On the one hand, I’m aware that many people find it hard to recognise or even acknowledge (emotional) abuse, mostly because there’s barely any education on the subject; but it exists and is dangerous because of the very real negative effects it has on the victims. Document Women  writes about the signs and effects here

On the other, I know there are people who won't even call abuse what it is. They skirt around the issue, using euphemisms like “problems”, “relationship issues”, or “ups and downs” to describe what is clearly abuse. 

See, our society is so desensitised to abuse that only extreme forms of it gets any attention, if at all. Even when it does, aspersions are cast, blame is assigned to the survivor, instead of kindness, help and care. The molotov cocktail of patriarchy, religion and a general psyche that is used to oppression ensures that victims are dismissed, the abuse on them minimised. 

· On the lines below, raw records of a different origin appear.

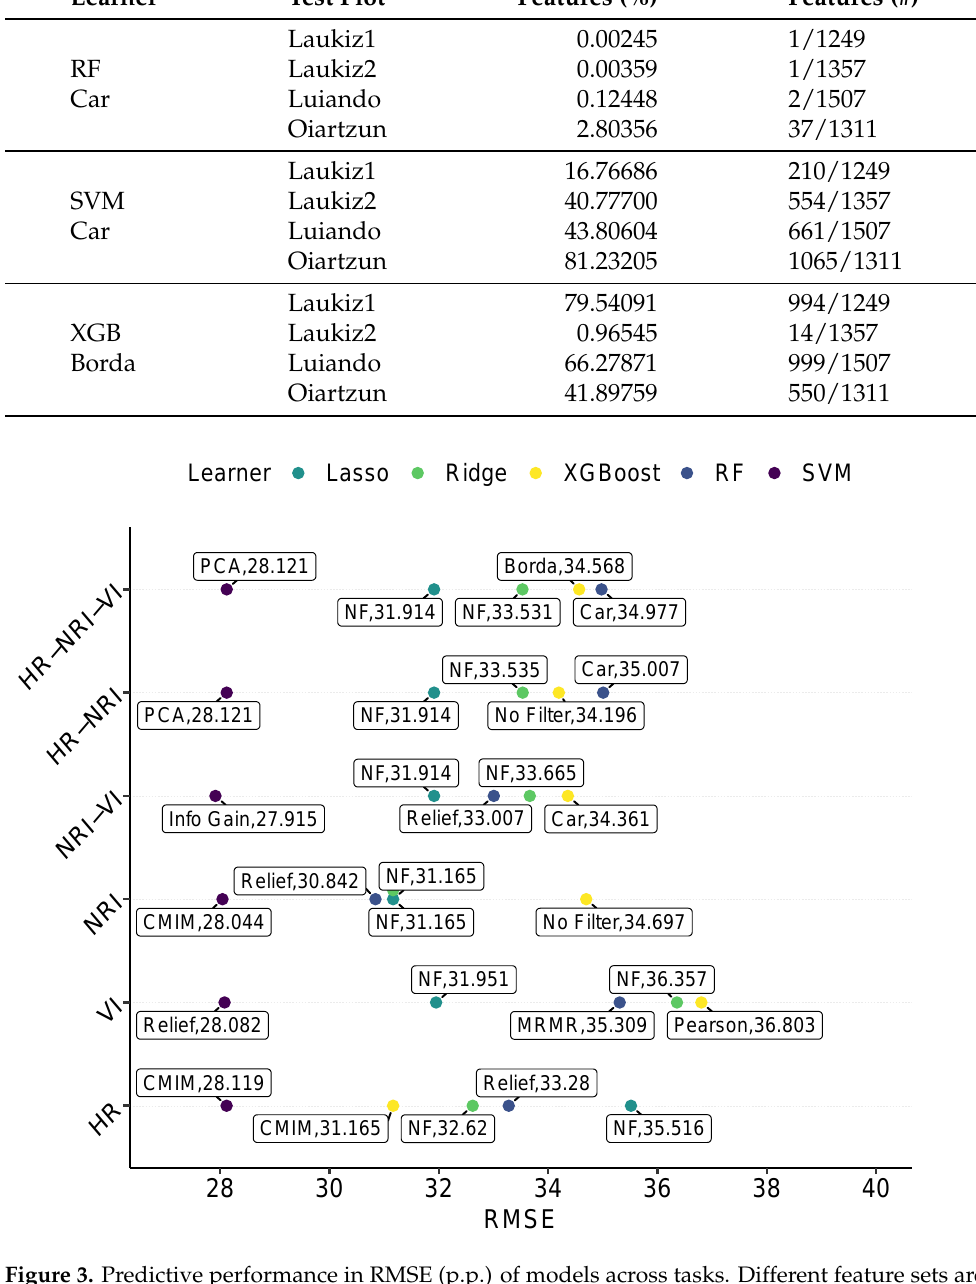
Figure 3. Predictive performance in RMSE (p.p.) of models across tasks. Different feature sets are shown on the y-axis. Labels show the feature selection method (e.g., NF = no filter, Car = “Carscore”, Info Gain = “Information Gain”, Borda =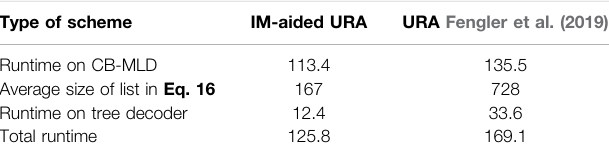
TABLE 3 | Runtime of receiver of IM-aided URA and URA (Fengler et al., 2019), L (cid:1) 100 , M (cid:1) 200 , K a (cid:1) 300 (unit: second).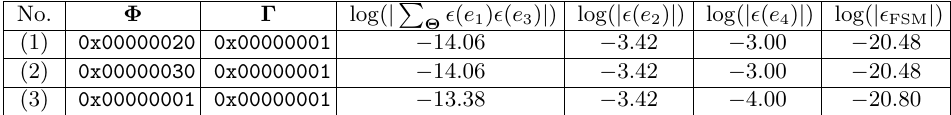
Table 3: The best bitwise masks ( Φ , Γ ) for linear approximation (3) when Λ = 0x1014190f No.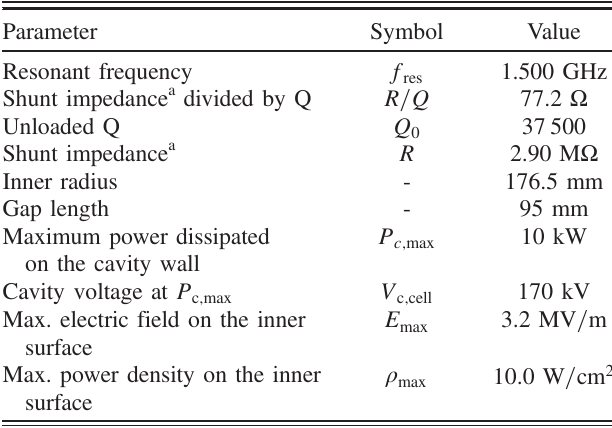
TABLE I. Principal parameters of the TM020 cavity which were assumed for our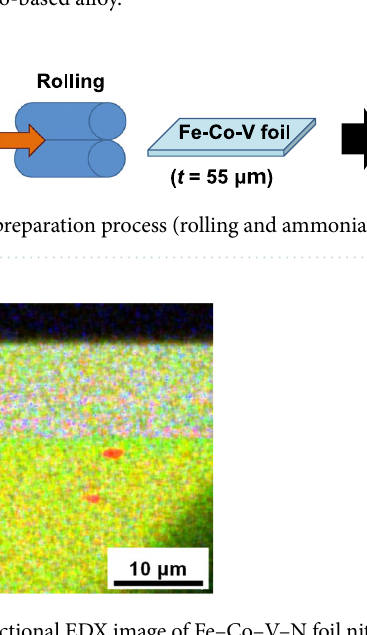
Figure 3. Cross-sectional EDX image of Fe–Co–V–N foil nitrided at T = 650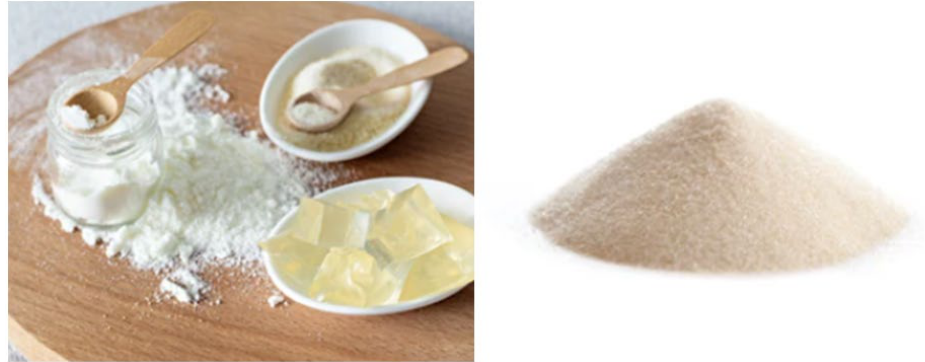
Figure 3. Commercially available gelatine powder for fabrication of SSE [45,46].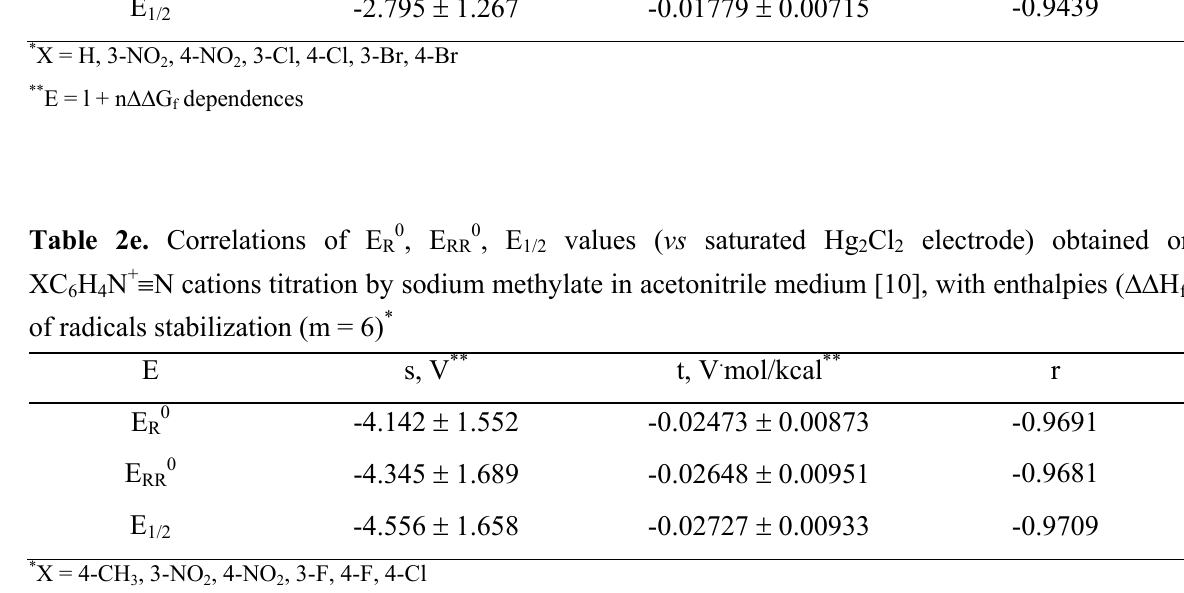
Cl electrode) obtained 2 2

This environment  gives free rein to abusers to get even more abusive and more importantly, fails the victims. Not calling out abuse, keeping quiet or skirting around it is detrimental to the victim. Not only are they not protected, but they also become susceptible to even more forms of abuse. 

This is not sustainable. For anyone. 

Victims of abuse don’t have to be dead before we acknowledge their pain. Abuse should be called out instantly and with no hesitation. We must protect and shield victims, while abusers should be held accountable and should face retribution. 

Being abused is never the victim’s fault, nor should anyone feel shame about being abused. It’s important to be able to spot the signs and immediately set(physical and emotional) boundaries between yourself and the abuser. Getting help is also important; talking about it is the first step. 

Like our CEO Kiki Mordi said, "The culture of abuse thrives on silence and we’re here to make the loudest noise." 

Getting professional help can also be instrumental in countering the effects of abuse. Speak to a counsellor or therapist; people who are skilled at identifying and correcting erroneous beliefs about oneself. 

Find a community of people who will support you; your friends and family are an immediate answer. 

This is because abuse often starts with the abuser trying to isolate their victims so that they find it harder to break away. Counter this by building that community that will support and hold you up. 

Here at Document Women, We will never stop talking about abuse and its insidious effects; we can only hope that more and more people will get adept at spotting the signs and rejecting it immediately. There’s also no perfect or imperfect victim; anyone can be abused. The important thing to remember is: to reject the shame of abuse; it is not yours to carry.